General Motors has reportedly reassigned its best team of engineers behind the C8 Corvette to create electric and autonomous vehicles, according to reports.
GM is moving some of the engineers from Corvette engineering wheelhouse to its Autonomous and Electric Vehicles development team. Ken Morris, who has worked as GM’s vice president of product integrity between April 2014 and April 2018, and vice president of its global product programs between April 2018 and November 2019, will be in charge.
In a statement, Morris said, “General Motors is committed to an all-electric future. I’m excited to be putting the team that redefined supercar performance, design, and attainability in key roles to help us integrate and execute our EVs to those same high standards.”
Under the new arrangement, Tadge Juechter, executive chief engineer of Corvette, will be holding the same position in the new team, while Ed Piatek, chief engineer of Corvette, will be assuming the new role of chief engineer of future products. Piatek will be replaced by Josh Holder.

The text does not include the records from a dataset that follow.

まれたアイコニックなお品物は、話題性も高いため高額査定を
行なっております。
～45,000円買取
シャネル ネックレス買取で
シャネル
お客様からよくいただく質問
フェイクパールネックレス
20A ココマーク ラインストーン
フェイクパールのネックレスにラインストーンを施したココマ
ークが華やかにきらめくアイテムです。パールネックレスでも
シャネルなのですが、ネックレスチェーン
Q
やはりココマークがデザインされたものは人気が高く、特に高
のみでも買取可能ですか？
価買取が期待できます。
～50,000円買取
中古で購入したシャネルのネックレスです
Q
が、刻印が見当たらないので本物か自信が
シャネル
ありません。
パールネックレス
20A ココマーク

The American automaker is working on some exciting projects and wants to employ its best engineers where it matters most. So now, the AV/EV team will be closely working on projects such as the Cadillac Lyriq crossover, GMC Hummer Ev pickup, and SUV and, of course, its Cruise Origin robotaxi project.
According to GM, the company is going to invest $20 billion in electric vehicles and autonomous technology until 2025, which clearly explains the motive behind the rearrangement process.
GM has some interesting electric vehicle projects up its sleeves that are lined up for the upcoming years. For example, GMC Hummer EV is expected to release in 2021, Cadillac Lyriq electric SUV will be out in 2022, and Chevy Bolt EUV will be coming up next year.
“This move makes sense given that at least two Corvette C8 variants – E-Ray and Zora – will be electrified,” Alex Luft, executive editor, GM Authority, explains. “Work on the ICE-powered C8 variants is beginning to near completion as the development of the E-Ray and Zora is starting, necessitating more of GM’s EV engineering talent.”